By Sari Reis
For many of my formative years as a dog owner, I believed when my dog did something he wasn’t supposed to do, he was being naughty. He was then reprimanded by me or my parents with a raised voice, a finger in his face, and the words “bad dog.” The offenses varied. Whether it was an accident on the rug (which in the old days sometimes meant a rap on the nose with a rolled up newspaper), a chewed-up favorite slipper, or an overturned garbage can, the poor dog was labeled “bad” and made to feel guilty. We felt perfectly justified. The dog misbehaved and had it coming.
About 11 years ago, I started volunteering at the San Diego Humane Society. I helped take care of the dogs that were waiting for their new forever homes. While there, I met a wonderful dog trainer named Kyle. Kyle was truly a “dog whisperer.” She knew more about dogs and their behavior than I had ever dreamed possible. She took me under her wing and taught me so much about understanding canine behavior. One of the things I will always remember her saying was, “There is no such thing as a bad dog. There are bad owners, bad trainers, bad breeders, and bad situations, but no bad dogs.”
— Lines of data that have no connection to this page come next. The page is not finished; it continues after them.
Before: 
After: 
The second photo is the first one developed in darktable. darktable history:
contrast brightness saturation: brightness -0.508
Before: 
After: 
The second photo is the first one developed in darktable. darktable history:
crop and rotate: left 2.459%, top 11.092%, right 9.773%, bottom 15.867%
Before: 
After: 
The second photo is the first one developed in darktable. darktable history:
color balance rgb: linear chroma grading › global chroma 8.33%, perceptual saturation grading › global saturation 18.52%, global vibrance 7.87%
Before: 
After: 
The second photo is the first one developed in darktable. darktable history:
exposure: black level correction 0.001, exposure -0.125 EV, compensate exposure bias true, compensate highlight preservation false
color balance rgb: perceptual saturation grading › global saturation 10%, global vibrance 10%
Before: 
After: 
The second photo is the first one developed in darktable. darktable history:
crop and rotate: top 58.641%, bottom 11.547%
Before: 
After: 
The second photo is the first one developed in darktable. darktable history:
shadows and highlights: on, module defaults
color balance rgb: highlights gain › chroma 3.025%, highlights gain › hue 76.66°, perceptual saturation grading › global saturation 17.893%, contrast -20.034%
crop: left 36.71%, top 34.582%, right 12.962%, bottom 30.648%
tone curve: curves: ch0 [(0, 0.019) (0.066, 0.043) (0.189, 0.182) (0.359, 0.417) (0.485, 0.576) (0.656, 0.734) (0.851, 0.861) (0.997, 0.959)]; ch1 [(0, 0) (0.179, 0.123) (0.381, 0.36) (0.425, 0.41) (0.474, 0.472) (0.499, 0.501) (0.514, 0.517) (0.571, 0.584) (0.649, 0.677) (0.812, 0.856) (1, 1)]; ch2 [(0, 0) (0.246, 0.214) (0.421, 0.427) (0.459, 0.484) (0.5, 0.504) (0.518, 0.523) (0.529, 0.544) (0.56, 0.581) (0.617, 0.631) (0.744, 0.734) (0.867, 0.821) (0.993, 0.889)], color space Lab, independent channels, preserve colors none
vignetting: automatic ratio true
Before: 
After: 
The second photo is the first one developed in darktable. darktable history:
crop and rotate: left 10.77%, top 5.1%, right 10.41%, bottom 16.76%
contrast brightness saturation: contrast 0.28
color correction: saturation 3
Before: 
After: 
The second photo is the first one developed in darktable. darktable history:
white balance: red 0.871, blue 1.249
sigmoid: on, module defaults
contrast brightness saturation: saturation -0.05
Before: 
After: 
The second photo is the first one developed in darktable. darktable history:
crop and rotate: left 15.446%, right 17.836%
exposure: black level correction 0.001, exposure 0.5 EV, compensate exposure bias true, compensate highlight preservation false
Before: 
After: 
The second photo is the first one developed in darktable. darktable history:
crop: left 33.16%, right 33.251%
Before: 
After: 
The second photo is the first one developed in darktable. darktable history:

As a professional pet sitter, I now realize how right Kyle was. I try to explain the concept to our dog owner clients; especially those with puppies. If the puppy has an accident in the house, he is not bad. You need to watch the signals and keep track of the time and get him out to go potty so that doesn’t happen. And if it does, he is not bad, just a baby who is learning. If the puppy chews one of your favorite shoes, or the TV converter, he is not bad. You need to keep the things he is not allowed to chew, out of his reach and provide the appropriate puppy chew toys. When the garbage can gets overturned, the dog is not being bad. He is curious because of the smells. You need to keep the can closed and secure it where he can’t reach it.
I can go on with all kinds of different scenarios, but the point remains the same. As a pet parent, you need to be responsible. Be sure to dog-proof your home by keeping all things valuable, cherished, or potentially dangerous out of the dog’s reach. When you are home, supervise him. If he does get hold of something he shouldn’t have, offer him an acceptable alternative and remove the other object.
Dogs are sentient creatures and are sensitive to our moods, our tone of voice, and our demeanor. So show your love through praise, not criticism. Step up to the plate and take responsibility for the “mistakes” your pup may make. He will love you for it.